Underwriters determine risk by predicting how likely your policy would be to pay out. The more likely your policy is to pay out, the less likely you are to be accepted for life insurance, or the more expensive it could be. The following details about you are all factored in in your underwriter's assessment:
Age: Age is a significant factor in life insurance risk assessment. Generally, the older a person is, the higher the risk they pose to the insurer, as the likelihood of experiencing health issues or passing away increases with age.
Health and Medical History: The insured individual's current health status and medical history play a crucial role.
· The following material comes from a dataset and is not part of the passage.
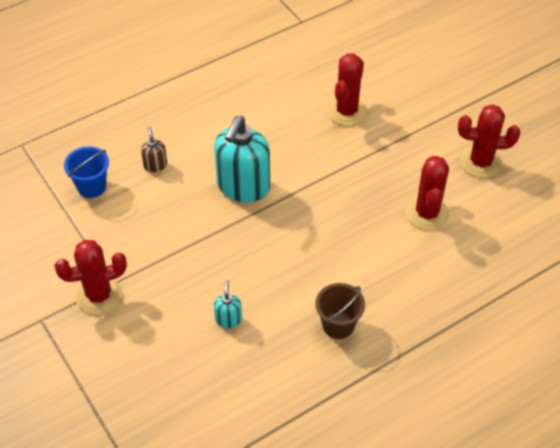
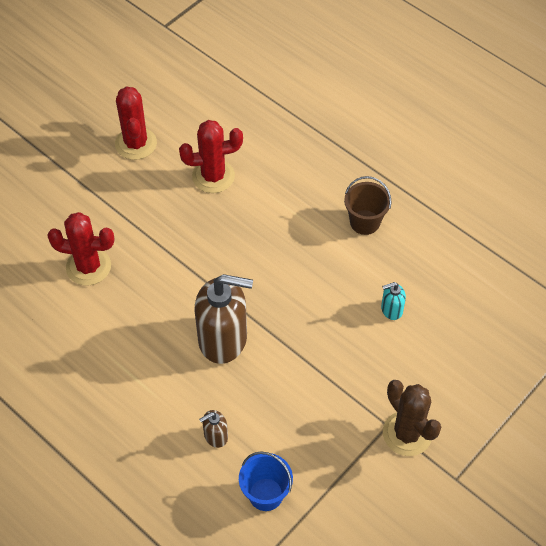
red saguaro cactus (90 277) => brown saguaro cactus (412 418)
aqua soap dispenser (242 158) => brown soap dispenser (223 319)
Insurers typically evaluate factors such as pre-existing medical conditions, family medical history, height and weight (body mass index), blood pressure, cholesterol levels, and any tobacco or alcohol use. Adverse health conditions can increase the risk associated with a life insurance policy.
Lifestyle and Habits: Certain lifestyle choices and habits can impact life insurance risk. These may include smoking, alcohol consumption, participation in hazardous activities (e.g., skydiving, rock climbing), and occupation. Riskier lifestyles or occupations may result in higher premiums or even policy exclusions.
Gender: Statistically, there are differences in life expectancy between genders. For instance, women tend to have longer life expectancies compared to men. Insurance companies take these differences into account when assessing risk.
Policy Amount and Term: The face amount (the death benefit) and term length of the policy also influence the risk assessment. Higher benefit amounts or longer terms may involve higher risks for the insurer, as the likelihood of a claim payout increases.
Underwriting Process: The thoroughness and complexity of the underwriting process employed by the insurance company also impact the risk assessment. Some companies may conduct more detailed medical examinations and require more extensive documentation, leading to a more accurate assessment of risk.
Financial Underwriting: In addition to health-related factors, insurers may evaluate the insured individual's financial status, including their income, debts, and financial dependents. These factors help determine the insurable interest and the need for coverage.
Policy Type: The type of life insurance policy chosen also affects the risk assessment. For example, term life insurance typically has lower premiums but expires after a specific term, while permanent life insurance policies provide coverage for the insured's entire lifetime and often include a cash value component.